Suparta (SP) selaku Direktur Utama PT RBT

Reza Andriansyah (RA) selaku Direktur Pengembangan Usaha PT RBT

Mochtar Riza Pahlevi Tabrani (MRPT) selaku Direktur Utama PT Timah 2016-2011

Emil Ermindra (EE) selaku Direktur Keuangan PT Timah 2017-2018

Alwin Akbar (ALW) selaku mantan Direktur Operasional dan mantan Direktur Pengembangan Usaha PT Timah

Helena Lim (HLN) selaku manager PT QSE

Harvey Moeis (HM) selaku perpanjangan tangan dari PT RBT

Kasus ini melibatkan pelanggaran berat, seperti penggelapan dan penyalahgunaan aset perusahaan, yang merupakan perhatian hukum yang signifikan. Kejaksaan Agung akan menyelidiki lebih lanjut apakah pejabat daerah terlibat dalam praktik korupsi ini. Situasi ini menunjukkan bahwa korupsi di sektor sumber daya alam (SDA) Indonesia sangat kompleks dan seringkali melibatkan jaringan yang luas, termasuk pengusaha swasta dan pejabat pemerintah. Dalam kasus ini, keterlibatan pejabat daerah harus diusut sepenuhnya, karena mereka seharusnya bertindak sebagai pengawas yang melindungi kepentingan publik. Ketidakmampuan untuk memerangi korupsi pejabat dapat membahayakan kepercayaan masyarakat terhadap pemerintah dan penegakan hukum.
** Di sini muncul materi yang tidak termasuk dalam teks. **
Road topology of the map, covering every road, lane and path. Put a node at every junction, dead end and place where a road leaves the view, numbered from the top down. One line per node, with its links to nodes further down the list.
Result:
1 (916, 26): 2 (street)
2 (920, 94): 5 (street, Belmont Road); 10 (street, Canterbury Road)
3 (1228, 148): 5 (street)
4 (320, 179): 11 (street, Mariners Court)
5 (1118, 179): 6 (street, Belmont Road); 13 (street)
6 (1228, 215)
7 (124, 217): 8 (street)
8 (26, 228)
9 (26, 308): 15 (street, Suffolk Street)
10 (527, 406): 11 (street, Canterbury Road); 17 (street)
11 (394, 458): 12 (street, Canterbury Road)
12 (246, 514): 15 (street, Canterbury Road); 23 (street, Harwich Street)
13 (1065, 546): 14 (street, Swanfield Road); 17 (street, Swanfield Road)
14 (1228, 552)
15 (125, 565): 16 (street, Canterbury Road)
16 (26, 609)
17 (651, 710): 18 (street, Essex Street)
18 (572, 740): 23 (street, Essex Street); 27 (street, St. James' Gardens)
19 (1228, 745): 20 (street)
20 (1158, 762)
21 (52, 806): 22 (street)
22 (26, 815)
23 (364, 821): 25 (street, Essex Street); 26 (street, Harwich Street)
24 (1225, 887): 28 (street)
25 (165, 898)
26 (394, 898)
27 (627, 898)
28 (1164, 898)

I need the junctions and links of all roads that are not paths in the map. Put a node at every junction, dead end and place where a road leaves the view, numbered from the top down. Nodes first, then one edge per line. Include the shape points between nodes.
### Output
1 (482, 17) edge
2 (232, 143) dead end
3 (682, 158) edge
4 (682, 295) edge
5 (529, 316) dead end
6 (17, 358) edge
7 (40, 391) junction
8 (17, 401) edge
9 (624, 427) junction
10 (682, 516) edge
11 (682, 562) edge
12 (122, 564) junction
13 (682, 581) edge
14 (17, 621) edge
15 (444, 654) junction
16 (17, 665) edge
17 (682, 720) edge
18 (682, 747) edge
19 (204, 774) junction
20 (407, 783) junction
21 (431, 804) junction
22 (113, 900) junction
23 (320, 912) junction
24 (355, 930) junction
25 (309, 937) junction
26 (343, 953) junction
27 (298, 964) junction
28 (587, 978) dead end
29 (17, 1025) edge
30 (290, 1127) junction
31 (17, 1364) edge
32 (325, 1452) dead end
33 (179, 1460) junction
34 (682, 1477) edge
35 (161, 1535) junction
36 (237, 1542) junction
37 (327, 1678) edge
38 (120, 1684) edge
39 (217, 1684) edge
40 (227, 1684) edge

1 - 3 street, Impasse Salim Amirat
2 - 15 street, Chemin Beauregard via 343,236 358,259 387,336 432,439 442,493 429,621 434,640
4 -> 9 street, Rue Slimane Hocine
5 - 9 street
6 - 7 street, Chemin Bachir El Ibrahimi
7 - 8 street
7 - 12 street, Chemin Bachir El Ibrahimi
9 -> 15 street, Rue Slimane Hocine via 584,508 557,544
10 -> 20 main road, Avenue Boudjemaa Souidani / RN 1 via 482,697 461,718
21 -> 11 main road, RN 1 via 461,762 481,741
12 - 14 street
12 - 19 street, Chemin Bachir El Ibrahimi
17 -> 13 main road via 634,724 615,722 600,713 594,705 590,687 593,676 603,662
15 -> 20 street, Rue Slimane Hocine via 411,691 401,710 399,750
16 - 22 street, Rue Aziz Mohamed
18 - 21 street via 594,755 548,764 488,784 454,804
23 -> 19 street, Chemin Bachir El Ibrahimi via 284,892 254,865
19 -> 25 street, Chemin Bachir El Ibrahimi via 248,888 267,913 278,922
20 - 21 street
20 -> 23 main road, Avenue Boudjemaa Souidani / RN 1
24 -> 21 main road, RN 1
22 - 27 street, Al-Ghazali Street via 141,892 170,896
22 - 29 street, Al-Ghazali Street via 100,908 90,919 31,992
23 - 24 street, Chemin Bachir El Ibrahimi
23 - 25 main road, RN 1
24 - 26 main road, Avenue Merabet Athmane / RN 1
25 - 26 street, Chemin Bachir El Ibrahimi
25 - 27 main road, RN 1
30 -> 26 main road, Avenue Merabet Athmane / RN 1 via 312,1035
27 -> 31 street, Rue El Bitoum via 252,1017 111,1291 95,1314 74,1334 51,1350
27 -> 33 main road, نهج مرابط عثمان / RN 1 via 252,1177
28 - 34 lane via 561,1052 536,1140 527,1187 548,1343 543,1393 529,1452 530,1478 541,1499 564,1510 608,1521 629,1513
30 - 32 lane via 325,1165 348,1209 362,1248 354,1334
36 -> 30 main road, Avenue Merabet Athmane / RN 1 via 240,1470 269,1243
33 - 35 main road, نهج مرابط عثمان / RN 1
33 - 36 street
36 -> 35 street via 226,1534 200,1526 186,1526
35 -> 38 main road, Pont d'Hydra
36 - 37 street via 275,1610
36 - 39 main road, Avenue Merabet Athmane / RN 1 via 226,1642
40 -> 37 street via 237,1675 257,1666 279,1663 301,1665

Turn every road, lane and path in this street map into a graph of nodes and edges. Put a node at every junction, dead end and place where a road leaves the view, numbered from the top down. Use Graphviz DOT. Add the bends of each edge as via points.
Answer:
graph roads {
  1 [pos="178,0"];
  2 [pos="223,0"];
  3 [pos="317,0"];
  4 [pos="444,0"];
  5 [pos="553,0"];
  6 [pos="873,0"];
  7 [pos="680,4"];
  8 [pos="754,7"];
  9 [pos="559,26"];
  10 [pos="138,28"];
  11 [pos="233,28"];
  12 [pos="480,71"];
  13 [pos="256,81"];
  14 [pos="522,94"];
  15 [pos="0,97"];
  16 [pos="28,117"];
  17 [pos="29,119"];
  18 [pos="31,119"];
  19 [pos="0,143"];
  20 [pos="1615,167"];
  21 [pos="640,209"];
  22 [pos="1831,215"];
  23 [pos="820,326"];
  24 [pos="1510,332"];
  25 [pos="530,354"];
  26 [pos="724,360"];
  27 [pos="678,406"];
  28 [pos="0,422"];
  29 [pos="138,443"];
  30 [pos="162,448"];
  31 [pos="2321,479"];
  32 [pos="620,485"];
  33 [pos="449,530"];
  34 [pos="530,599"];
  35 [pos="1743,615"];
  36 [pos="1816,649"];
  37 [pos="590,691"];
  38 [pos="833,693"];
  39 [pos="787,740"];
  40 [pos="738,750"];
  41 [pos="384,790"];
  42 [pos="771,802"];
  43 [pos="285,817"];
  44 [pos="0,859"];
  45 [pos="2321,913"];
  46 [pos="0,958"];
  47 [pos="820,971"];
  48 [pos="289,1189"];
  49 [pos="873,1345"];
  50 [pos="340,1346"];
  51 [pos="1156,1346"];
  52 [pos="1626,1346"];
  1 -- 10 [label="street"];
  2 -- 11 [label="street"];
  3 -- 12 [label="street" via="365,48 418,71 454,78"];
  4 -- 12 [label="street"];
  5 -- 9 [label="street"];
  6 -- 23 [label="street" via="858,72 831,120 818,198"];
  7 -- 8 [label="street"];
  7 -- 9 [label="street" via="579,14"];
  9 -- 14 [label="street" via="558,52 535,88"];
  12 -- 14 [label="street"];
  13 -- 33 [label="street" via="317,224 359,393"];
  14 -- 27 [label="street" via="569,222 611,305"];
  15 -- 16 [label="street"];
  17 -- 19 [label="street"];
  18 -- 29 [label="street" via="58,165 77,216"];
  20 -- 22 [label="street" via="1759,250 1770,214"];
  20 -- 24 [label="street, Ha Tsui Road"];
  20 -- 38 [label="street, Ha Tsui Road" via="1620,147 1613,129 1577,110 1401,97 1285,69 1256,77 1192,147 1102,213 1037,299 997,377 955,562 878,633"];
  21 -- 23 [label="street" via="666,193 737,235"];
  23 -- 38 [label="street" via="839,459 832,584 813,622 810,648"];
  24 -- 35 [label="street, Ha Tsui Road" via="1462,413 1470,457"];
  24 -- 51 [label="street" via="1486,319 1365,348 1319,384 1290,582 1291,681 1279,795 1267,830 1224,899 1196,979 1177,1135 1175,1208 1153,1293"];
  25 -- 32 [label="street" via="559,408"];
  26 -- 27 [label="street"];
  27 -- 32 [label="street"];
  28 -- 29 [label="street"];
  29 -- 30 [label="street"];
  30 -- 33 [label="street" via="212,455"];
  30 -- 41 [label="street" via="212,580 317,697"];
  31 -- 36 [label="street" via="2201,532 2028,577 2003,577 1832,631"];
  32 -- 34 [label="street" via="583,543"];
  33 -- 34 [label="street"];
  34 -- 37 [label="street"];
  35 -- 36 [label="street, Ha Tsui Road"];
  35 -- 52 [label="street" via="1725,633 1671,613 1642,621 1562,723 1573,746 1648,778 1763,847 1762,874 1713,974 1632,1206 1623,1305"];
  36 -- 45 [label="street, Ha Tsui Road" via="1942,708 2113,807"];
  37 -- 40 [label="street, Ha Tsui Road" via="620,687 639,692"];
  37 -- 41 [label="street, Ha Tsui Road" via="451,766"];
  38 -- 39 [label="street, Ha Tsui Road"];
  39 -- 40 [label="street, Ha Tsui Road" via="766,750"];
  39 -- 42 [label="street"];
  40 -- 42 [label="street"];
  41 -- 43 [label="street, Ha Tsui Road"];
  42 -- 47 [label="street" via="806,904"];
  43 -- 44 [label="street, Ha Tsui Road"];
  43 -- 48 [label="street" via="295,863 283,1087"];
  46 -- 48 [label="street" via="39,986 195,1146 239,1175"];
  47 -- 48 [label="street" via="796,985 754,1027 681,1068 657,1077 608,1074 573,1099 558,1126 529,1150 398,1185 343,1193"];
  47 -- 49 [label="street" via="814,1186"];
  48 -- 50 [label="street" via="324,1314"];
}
Dampak dari kasus ini adalah negara mengalami kerugian yang cukup banyak serta hal ini juga berdapak pada kerusakan pada lingkungan, peneliti dari Transparency Internasional Indonesia menekankan bahwa praktik korupsi sering kali berdampak merugikan bagi ekosistem karena penambangan ilegal biasanya dilakukan tidak sesuai dengan aturan atau ridak mematuhi aturan yang ada, tidak mematuhi standar lingkungaan yang sudah ditetapkan. Akibat penambangan yang tidak teratur ini mengakibatkan pencemaran air serta penurunan kualitas tanah, bagi masyarakat yang menggantungkan hidupnya pada penambangan ini mengalami kerugian karena berita korupsi yang muncul membuat banyak pabrik timah yang ditutup atau tidak beroperasi lagi dan akibatnya mereka menjadi kehilangan pekerjaannya. "Ribuan pekerja Timah kehilangan penghasilan, Ribuan Petani sawit mengeluhkan susahnya menjual hasil panen. Masyarakat terkena dampak negatif akibat beberapa perusahaan timah dan sawit yang tak beroperasi lagi," ujar Ketua 1 PB Mathlaul Anwar, Adi Abdillah Marta, kepada awak media, pada jumat (10/5).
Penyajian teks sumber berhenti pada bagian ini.